While the world may not truly be run by reptiles, if you believe the people in power use reptilian thinking, have reptilian emotions, regard humans as an exploitable resource, and generally behave more like reptiles than the rest of us, “the world is run by reptiles” becomes a heuristic for understanding how a good deal of people today actually feel. While I don’t believe conspiracy theories are all that useful taken literally (what are you going to do about it if it’s all true?), they’re a good way to grasp the zeitgeist. On a meta-level, addiction seems to be one of our society’s greatest problems. The conspiracy theorists know that the “sheeple” are addicted, but what they might not recognize is that the theories themselves are a way to keep us addicted to technology.
You can better understand Conspiracy Theories by understanding addiction.
I'm willing to bet 99% of us looking at the QAnon belief system are doing so from the outside in. What we see is the equivalent of intellectual black tar heroin addicts. But if you had started from the beginning, back when this was just an interesting story among stories on Reddit or 4Chan, then you'd have found something that at least checks out as much as the pseudo-science we get fed unironically every day.

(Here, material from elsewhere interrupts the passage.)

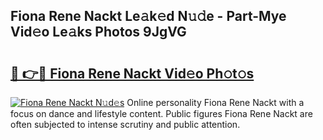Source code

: ## Fiona Rene Nackt Le𝚊k𝚎d N𝚞𝚍e - Part-Mye Vid𝚎o Le𝚊ks Photos 9JgVG

# <h2><a href="http://fb62ud1.evod.top/?m=Fiona+Rene+Nackt">🔗 👉🔴 Fiona Rene Nackt Vid𝚎o Ph𝚘t𝚘s</a></h2>

[![Fiona Rene Nackt N𝚞d𝚎s](https://i.imgur.com/8V9OHl7.gif)](http://fb62ud1.evod.top/?m=Fiona+Rene+Nackt)
Online personality Fiona Rene Nackt with a focus on dance and lifestyle content. Public figures Fiona Rene Nackt are often subjected to intense scrutiny and public attention.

Some Local News stations actually covered Pizzagate, coincidences involving missing children mysterious deaths, weird Instagram posts, and questionable code words being used in Hillary's emails... the stuff from which nightmares are made. Like the face on Mars which turned out to be some rock formations and a trick of the light, there was just enough there to point at something, but not enough to really explain what’s going on. Most of us moved on, but others couldn’t help filling those blank spaces with their imagination. That's how gateway drugs are: most people do them and then go do other things, but for some, there's just enough there to keep going...

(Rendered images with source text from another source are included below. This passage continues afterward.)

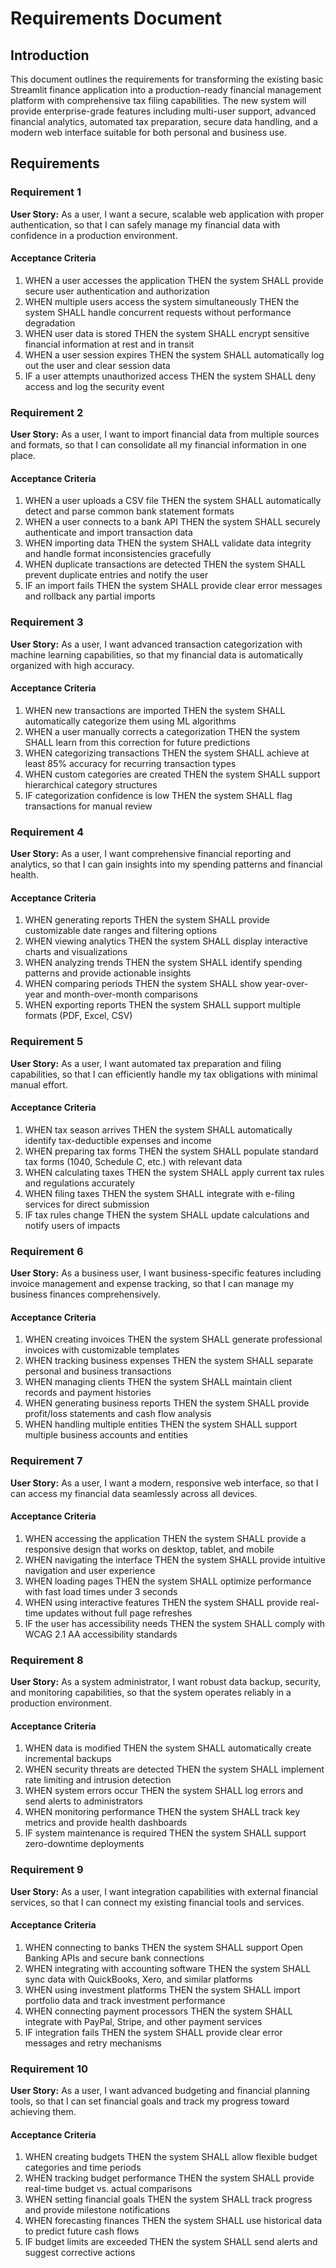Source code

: # Requirements Document

## Introduction

This document outlines the requirements for transforming the existing basic Streamlit finance application into a production-ready financial management platform with comprehensive tax filing capabilities. The new system will provide enterprise-grade features including multi-user support, advanced financial analytics, automated tax preparation, secure data handling, and a modern web interface suitable for both personal and business use.

## Requirements

### Requirement 1

**User Story:** As a user, I want a secure, scalable web application with proper authentication, so that I can safely manage my financial data with confidence in a production environment.

#### Acceptance Criteria

1. WHEN a user accesses the application THEN the system SHALL provide secure user authentication and authorization
2. WHEN multiple users access the system simultaneously THEN the system SHALL handle concurrent requests without performance degradation
3. WHEN user data is stored THEN the system SHALL encrypt sensitive financial information at rest and in transit
4. WHEN a user session expires THEN the system SHALL automatically log out the user and clear session data
5. IF a user attempts unauthorized access THEN the system SHALL deny access and log the security event

### Requirement 2

**User Story:** As a user, I want to import financial data from multiple sources and formats, so that I can consolidate all my financial information in one place.

#### Acceptance Criteria

1. WHEN a user uploads a CSV file THEN the system SHALL automatically detect and parse common bank statement formats
2. WHEN a user connects to a bank API THEN the system SHALL securely authenticate and import transaction data
3. WHEN importing data THEN the system SHALL validate data integrity and handle format inconsistencies gracefully
4. WHEN duplicate transactions are detected THEN the system SHALL prevent duplicate entries and notify the user
5. IF an import fails THEN the system SHALL provide clear error messages and rollback any partial imports

### Requirement 3

**User Story:** As a user, I want advanced transaction categorization with machine learning capabilities, so that my financial data is automatically organized with high accuracy.

#### Acceptance Criteria

1. WHEN new transactions are imported THEN the system SHALL automatically categorize them using ML algorithms
2. WHEN a user manually corrects a categorization THEN the system SHALL learn from this correction for future predictions
3. WHEN categorizing transactions THEN the system SHALL achieve at least 85% accuracy for recurring transaction types
4. WHEN custom categories are created THEN the system SHALL support hierarchical category structures
5. IF categorization confidence is low THEN the system SHALL flag transactions for manual review

### Requirement 4

**User Story:** As a user, I want comprehensive financial reporting and analytics, so that I can gain insights into my spending patterns and financial health.

#### Acceptance Criteria

1. WHEN generating reports THEN the system SHALL provide customizable date ranges and filtering options
2. WHEN viewing analytics THEN the system SHALL display interactive charts and visualizations
3. WHEN analyzing trends THEN the system SHALL identify spending patterns and provide actionable insights
4. WHEN comparing periods THEN the system SHALL show year-over-year and month-over-month comparisons
5. WHEN exporting reports THEN the system SHALL support multiple formats (PDF, Excel, CSV)

### Requirement 5

**User Story:** As a user, I want automated tax preparation and filing capabilities, so that I can efficiently handle my tax obligations with minimal manual effort.

#### Acceptance Criteria

1. WHEN tax season arrives THEN the system SHALL automatically identify tax-deductible expenses and income
2. WHEN preparing tax forms THEN the system SHALL populate standard tax forms (1040, Schedule C, etc.) with relevant data
3. WHEN calculating taxes THEN the system SHALL apply current tax rules and regulations accurately
4. WHEN filing taxes THEN the system SHALL integrate with e-filing services for direct submission
5. IF tax rules change THEN the system SHALL update calculations and notify users of impacts

### Requirement 6

**User Story:** As a business user, I want business-specific features including invoice management and expense tracking, so that I can manage my business finances comprehensively.

#### Acceptance Criteria

1. WHEN creating invoices THEN the system SHALL generate professional invoices with customizable templates
2. WHEN tracking business expenses THEN the system SHALL separate personal and business transactions
3. WHEN managing clients THEN the system SHALL maintain client records and payment histories
4. WHEN generating business reports THEN the system SHALL provide profit/loss statements and cash flow analysis
5. WHEN handling multiple entities THEN the system SHALL support multiple business accounts and entities

### Requirement 7

**User Story:** As a user, I want a modern, responsive web interface, so that I can access my financial data seamlessly across all devices.

#### Acceptance Criteria

1. WHEN accessing the application THEN the system SHALL provide a responsive design that works on desktop, tablet, and mobile
2. WHEN navigating the interface THEN the system SHALL provide intuitive navigation and user experience
3. WHEN loading pages THEN the system SHALL optimize performance with fast load times under 3 seconds
4. WHEN using interactive features THEN the system SHALL provide real-time updates without full page refreshes
5. IF the user has accessibility needs THEN the system SHALL comply with WCAG 2.1 AA accessibility standards

### Requirement 8

**User Story:** As a system administrator, I want robust data backup, security, and monitoring capabilities, so that the system operates reliably in a production environment.

#### Acceptance Criteria

1. WHEN data is modified THEN the system SHALL automatically create incremental backups
2. WHEN security threats are detected THEN the system SHALL implement rate limiting and intrusion detection
3. WHEN system errors occur THEN the system SHALL log errors and send alerts to administrators
4. WHEN monitoring performance THEN the system SHALL track key metrics and provide health dashboards
5. IF system maintenance is required THEN the system SHALL support zero-downtime deployments

### Requirement 9

**User Story:** As a user, I want integration capabilities with external financial services, so that I can connect my existing financial tools and services.

#### Acceptance Criteria

1. WHEN connecting to banks THEN the system SHALL support Open Banking APIs and secure bank connections
2. WHEN integrating with accounting software THEN the system SHALL sync data with QuickBooks, Xero, and similar platforms
3. WHEN using investment platforms THEN the system SHALL import portfolio data and track investment performance
4. WHEN connecting payment processors THEN the system SHALL integrate with PayPal, Stripe, and other payment services
5. IF integration fails THEN the system SHALL provide clear error messages and retry mechanisms

### Requirement 10

**User Story:** As a user, I want advanced budgeting and financial planning tools, so that I can set financial goals and track my progress toward achieving them.

#### Acceptance Criteria

1. WHEN creating budgets THEN the system SHALL allow flexible budget categories and time periods
2. WHEN tracking budget performance THEN the system SHALL provide real-time budget vs. actual comparisons
3. WHEN setting financial goals THEN the system SHALL track progress and provide milestone notifications
4. WHEN forecasting finances THEN the system SHALL use historical data to predict future cash flows
5. IF budget limits are exceeded THEN the system SHALL send alerts and suggest corrective actions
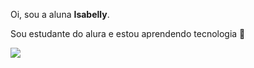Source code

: Oi, sou a aluna **Isabelly**.

Sou estudante do alura e estou aprendendo tecnologia 🤍

![](https://media1.tenor.com/m/xLSK5ndb1sEAAAAC/sociedade-esportiva-palmeiras-palmeiras.gif)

Just like any addiction, what lays at the bottom of it all is a refusal to take personal responsibility. Blame your mom or the lizard pope or white men all you want, but unless you take steps to better yourself you're just giving them more of your power. While your life is missing many of the things that you need for it to be satisfying and meaningful, there are adjustments you could probably start making to at least progress towards what you want.
Comedian Bill Burr famously got heavy into conspiracy theories at one point in his life. I don't think he's fully out of them, either. Last I checked, he still thinks the bankers own us and are running everything and the game is totally rigged. But he realized that wasting hours of his day hating on them made zero difference to the system and was only hurting his own chances of success. Instead, he got into therapy and is working through anger issues stemming from a chaotic childhood and parents who let him down. He also quit drinking. You could say the psychological issues have nothing to do with his belief that the system is fundamentally corrupt and untrustworthy, but it took setting both aside--whether they're true or not--for real personal progress to happen.
Now he has a successful Netflix show, has hosted SNL and his standup specials are funnier than ever. Is it because he signed a contract in blood promising these things in exchange for shutting up about "what's really going on", or could it be because he finally stopped wasting his potential, got clear about what he wanted from life, and focused on pursuing that instead? You may never know for sure which theory is true, but only one of them will actually make your life better.